STUDY TEXT
↓
Mike Warren - Vandy senior Wrote:
Opinion: Columns
'South Park' censorship: Free speech fight
By Mike Warren
Published Apr. 25, 2010. 805 views


Muhammad. Or Mohammed, if you prefer. Whichever way you spell or say the name of the prophet of Allah, know you are getting away with what Comedy Central believes should be censored.

The April 14 episode of South Park featured the prophet Muhammad, who is never actually seen since he spends the episode either hidden in a U-Haul or disguised in a bear costume. The depiction references a 2006 episode censored by Comedy Central. Ironically, that episode was satirizing the violent reaction from Muslims to a cartoon depicting Muhammad in a Danish newspaper. Even more ironically, a 2001 episode of South Park actually did depict Muhammad in a parody of “The Super Friends.”

After the airing of the episode with Muhammad in a bear costume, radical Islamist group Revolution Muslim posted on its website that the creators of South Park will “probably end up like Theo van Gogh,” the Dutch filmmaker who was murdered by a radical Islamist for his film, which was critical of Islam.

As a result, Comedy Central heavily censored the April 21 follow-up episode. The network bleeped out every verbal reference to Muhammad as well as the last two minutes or so of dialogue, presumably for its criticism of Comedy Central-esque censorship. Creators Trey Parker and Matt Stone later posted on their studio’s website, which streams every South Park episode, that they did not have approval to stream this episode.
↑
ASSIGNMENT 1
According to the column, on what date did the follow-up episode that Comedy Central heavily censored air?

SOURCE DATA
↓
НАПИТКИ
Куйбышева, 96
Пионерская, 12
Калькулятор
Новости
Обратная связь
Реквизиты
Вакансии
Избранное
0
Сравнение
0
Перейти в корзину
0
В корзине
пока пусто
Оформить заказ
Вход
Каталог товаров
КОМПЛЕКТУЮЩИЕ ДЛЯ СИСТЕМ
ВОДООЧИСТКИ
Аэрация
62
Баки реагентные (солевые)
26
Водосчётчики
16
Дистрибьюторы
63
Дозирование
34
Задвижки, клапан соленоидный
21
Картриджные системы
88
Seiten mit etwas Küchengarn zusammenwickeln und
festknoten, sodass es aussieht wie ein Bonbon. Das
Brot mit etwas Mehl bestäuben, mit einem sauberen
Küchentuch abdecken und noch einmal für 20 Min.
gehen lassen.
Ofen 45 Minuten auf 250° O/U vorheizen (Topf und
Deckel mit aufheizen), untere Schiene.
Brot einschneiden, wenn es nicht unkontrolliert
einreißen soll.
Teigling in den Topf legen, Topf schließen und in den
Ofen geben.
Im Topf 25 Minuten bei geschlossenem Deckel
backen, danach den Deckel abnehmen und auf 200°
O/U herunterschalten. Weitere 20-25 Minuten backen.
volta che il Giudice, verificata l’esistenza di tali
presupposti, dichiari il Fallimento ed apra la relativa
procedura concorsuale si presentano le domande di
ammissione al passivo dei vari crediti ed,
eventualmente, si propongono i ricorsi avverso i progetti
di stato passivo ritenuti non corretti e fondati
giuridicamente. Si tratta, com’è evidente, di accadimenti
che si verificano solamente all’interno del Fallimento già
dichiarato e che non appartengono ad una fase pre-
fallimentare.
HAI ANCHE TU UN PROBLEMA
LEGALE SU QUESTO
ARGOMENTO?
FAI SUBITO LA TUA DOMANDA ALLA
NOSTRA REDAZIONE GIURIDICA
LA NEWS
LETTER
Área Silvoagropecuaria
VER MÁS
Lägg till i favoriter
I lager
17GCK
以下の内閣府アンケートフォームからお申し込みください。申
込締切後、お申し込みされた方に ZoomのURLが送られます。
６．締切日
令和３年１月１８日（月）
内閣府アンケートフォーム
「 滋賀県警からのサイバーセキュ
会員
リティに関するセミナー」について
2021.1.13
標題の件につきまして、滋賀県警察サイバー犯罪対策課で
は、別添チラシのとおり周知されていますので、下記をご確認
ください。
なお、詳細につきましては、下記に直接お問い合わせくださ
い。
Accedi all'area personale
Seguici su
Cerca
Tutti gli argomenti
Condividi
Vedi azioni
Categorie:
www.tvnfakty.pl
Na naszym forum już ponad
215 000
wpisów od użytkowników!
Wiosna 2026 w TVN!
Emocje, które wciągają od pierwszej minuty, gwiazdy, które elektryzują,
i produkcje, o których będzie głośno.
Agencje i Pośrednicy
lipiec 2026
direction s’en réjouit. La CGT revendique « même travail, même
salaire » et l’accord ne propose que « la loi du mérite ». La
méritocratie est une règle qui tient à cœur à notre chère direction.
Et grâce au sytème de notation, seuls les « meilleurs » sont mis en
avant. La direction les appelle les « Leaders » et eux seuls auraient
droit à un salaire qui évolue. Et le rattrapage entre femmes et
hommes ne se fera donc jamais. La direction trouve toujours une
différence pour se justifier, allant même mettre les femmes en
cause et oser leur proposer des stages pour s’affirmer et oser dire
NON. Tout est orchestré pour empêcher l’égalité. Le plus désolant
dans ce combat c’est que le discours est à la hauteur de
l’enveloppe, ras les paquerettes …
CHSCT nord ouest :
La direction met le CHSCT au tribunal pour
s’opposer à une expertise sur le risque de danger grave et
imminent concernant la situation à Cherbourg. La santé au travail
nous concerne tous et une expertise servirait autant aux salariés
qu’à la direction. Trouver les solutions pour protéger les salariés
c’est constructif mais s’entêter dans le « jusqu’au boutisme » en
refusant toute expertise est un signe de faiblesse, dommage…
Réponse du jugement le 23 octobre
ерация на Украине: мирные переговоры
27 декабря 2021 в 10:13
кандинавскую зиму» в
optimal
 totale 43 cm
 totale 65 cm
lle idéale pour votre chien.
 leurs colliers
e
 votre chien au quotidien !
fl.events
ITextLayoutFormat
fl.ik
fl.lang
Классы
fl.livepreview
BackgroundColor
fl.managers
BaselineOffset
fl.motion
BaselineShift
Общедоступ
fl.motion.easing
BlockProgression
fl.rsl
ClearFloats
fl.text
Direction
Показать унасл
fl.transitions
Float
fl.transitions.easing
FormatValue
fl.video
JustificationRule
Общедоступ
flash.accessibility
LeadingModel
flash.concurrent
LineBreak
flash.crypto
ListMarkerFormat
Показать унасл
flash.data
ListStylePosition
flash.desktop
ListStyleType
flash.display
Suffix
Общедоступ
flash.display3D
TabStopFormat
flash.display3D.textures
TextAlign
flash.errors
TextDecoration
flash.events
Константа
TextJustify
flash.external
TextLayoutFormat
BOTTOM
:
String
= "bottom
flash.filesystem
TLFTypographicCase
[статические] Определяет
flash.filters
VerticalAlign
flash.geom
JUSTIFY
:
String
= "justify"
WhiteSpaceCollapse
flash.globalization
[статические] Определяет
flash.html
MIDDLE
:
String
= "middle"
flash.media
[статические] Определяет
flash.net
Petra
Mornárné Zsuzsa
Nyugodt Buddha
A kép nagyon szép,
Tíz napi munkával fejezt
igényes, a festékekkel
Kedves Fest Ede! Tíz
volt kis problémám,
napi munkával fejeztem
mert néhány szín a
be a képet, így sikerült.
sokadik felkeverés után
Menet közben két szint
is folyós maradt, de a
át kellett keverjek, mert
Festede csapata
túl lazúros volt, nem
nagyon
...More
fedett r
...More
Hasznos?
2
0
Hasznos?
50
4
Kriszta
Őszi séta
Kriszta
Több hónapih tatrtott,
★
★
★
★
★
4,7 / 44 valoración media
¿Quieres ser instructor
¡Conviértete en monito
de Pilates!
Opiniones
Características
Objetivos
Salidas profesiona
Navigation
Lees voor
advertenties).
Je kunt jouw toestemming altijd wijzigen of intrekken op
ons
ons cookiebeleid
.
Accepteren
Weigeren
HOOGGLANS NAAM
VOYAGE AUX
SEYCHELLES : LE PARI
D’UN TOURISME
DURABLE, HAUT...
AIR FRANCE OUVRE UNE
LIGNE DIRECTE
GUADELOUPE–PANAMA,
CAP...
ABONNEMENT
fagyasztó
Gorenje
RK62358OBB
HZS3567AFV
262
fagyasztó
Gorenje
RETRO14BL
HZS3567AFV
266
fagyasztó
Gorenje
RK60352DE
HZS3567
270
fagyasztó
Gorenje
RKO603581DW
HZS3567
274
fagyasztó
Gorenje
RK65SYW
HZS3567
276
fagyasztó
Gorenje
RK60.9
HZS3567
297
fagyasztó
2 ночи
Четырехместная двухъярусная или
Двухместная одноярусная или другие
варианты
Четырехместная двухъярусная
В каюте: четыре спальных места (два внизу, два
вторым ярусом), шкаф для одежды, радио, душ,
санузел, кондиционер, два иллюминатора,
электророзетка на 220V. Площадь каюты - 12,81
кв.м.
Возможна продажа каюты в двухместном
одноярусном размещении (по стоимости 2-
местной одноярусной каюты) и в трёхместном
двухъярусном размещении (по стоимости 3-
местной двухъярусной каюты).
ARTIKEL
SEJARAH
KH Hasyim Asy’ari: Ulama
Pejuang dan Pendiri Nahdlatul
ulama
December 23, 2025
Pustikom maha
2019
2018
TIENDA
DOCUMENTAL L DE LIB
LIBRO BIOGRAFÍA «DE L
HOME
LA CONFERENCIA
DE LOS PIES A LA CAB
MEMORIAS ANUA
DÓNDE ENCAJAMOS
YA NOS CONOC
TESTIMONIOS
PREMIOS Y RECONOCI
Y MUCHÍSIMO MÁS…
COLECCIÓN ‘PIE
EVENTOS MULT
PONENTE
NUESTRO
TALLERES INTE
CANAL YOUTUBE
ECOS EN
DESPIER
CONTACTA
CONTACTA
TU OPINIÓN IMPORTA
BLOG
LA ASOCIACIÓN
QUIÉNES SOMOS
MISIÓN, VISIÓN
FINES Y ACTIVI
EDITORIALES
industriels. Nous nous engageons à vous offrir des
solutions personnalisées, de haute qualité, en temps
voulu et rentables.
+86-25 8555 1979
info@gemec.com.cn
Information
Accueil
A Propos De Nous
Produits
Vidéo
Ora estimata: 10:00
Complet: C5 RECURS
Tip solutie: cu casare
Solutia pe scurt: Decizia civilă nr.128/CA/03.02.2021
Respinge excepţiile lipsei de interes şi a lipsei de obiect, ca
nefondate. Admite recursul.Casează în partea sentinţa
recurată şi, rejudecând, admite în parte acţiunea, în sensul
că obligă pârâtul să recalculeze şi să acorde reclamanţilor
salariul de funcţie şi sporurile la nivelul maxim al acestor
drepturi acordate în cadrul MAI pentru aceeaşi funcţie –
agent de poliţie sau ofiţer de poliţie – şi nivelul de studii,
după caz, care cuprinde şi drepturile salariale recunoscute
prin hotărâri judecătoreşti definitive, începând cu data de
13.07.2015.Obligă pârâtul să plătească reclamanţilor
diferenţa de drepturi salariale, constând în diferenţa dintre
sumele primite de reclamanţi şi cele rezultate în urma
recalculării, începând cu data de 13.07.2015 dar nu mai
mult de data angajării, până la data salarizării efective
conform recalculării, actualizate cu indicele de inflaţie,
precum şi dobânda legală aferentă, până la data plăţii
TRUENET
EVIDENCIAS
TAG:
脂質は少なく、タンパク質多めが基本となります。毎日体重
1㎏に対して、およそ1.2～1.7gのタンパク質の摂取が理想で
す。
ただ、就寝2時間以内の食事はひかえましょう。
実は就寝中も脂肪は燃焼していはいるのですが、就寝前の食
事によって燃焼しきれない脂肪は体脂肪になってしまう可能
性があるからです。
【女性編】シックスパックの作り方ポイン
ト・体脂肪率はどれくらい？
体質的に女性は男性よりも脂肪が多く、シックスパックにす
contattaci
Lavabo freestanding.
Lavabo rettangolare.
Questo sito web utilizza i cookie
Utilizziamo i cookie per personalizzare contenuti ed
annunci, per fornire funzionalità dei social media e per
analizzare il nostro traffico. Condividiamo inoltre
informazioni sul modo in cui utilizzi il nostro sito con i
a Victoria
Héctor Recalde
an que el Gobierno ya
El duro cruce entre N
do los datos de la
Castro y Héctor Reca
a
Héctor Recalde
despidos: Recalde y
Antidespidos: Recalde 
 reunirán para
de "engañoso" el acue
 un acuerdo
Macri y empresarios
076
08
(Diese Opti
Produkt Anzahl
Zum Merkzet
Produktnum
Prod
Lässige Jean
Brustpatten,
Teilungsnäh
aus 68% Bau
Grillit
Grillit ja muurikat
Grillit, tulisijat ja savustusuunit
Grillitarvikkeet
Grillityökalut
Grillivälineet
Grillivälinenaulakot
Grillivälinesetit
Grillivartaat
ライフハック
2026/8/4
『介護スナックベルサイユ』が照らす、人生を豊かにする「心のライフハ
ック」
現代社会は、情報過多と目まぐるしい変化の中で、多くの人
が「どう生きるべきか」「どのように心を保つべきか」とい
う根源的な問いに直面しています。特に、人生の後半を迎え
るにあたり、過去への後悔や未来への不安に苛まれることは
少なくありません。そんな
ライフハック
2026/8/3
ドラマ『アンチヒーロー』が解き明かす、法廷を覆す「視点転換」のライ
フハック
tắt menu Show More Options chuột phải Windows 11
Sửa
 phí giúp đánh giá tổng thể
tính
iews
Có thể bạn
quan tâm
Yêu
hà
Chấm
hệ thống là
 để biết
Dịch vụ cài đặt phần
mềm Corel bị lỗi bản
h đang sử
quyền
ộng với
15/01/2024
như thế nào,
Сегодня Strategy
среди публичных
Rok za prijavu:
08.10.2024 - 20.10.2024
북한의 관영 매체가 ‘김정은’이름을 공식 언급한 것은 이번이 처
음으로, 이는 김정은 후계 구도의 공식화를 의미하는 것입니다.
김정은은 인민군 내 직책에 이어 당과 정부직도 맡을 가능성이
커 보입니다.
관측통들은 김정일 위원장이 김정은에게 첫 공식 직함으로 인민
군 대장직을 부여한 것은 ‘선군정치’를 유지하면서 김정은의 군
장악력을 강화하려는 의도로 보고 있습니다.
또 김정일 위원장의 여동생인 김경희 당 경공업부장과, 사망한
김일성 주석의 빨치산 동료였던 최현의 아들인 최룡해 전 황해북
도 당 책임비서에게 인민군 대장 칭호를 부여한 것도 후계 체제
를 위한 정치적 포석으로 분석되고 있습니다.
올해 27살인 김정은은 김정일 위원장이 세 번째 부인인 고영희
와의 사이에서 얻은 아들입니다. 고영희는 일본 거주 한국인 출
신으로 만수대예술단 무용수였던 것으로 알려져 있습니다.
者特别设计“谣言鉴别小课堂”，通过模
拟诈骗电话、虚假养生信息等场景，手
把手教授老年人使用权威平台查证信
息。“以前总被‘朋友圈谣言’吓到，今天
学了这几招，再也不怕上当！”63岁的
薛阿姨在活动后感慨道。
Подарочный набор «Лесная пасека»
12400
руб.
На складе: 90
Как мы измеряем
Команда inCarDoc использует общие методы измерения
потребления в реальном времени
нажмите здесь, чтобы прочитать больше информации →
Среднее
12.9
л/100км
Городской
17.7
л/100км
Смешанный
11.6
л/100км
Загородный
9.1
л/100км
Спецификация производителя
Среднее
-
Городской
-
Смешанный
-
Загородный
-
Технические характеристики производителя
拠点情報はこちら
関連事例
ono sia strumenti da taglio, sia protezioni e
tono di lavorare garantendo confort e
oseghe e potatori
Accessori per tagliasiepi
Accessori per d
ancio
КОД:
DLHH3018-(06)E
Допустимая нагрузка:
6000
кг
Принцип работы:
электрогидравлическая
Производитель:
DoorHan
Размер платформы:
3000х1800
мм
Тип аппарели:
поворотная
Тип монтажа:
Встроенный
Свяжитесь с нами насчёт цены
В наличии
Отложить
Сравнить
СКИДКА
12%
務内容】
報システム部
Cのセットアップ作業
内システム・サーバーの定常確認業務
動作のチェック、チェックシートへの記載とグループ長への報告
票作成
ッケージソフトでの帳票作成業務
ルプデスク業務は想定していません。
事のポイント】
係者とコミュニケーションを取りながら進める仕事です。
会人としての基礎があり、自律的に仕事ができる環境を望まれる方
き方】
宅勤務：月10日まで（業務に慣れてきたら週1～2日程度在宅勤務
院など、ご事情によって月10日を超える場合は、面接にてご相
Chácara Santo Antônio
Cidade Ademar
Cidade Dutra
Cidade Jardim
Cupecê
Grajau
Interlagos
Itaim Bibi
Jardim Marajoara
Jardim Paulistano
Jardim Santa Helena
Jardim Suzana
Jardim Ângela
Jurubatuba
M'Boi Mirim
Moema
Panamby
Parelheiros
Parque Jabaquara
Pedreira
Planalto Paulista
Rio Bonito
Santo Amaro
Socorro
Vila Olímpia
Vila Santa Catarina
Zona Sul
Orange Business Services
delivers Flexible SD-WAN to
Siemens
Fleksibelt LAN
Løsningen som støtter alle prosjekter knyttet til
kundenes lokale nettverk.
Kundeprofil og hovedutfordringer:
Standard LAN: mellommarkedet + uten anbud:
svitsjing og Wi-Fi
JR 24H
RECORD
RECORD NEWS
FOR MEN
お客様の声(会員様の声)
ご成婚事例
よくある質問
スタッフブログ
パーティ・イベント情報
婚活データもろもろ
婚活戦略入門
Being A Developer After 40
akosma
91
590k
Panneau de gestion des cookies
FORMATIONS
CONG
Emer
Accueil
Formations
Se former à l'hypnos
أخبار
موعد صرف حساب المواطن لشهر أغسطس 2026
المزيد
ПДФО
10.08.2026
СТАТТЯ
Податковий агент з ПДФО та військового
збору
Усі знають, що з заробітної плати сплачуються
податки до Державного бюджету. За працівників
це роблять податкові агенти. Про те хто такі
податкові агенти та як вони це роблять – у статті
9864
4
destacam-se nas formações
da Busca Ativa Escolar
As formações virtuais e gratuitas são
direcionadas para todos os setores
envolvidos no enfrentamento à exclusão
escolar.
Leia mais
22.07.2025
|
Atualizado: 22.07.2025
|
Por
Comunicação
↑
ASSIGNMENT 2
Print the lines of the entries, starting at the first line of the entries and ending at the line containing "Seiten mit etwas".

YOUR RESPONSE 1
April 21

YOUR RESPONSE 2
НАПИТКИ
Куйбышева, 96
Пионерская, 12
Калькулятор
Новости
Обратная связь
Реквизиты
Вакансии
Избранное
0
Сравнение
0
Перейти в корзину
0
В корзине
пока пусто
Оформить заказ
Вход
Каталог товаров
КОМПЛЕКТУЮЩИЕ ДЛЯ СИСТЕМ
ВОДООЧИСТКИ
Аэрация
62
Баки реагентные (солевые)
26
Водосчётчики
16
Дистрибьюторы
63
Дозирование
34
Задвижки, клапан соленоидный
21
Картриджные системы
88
Seiten mit etwas Küchengarn zusammenwickeln und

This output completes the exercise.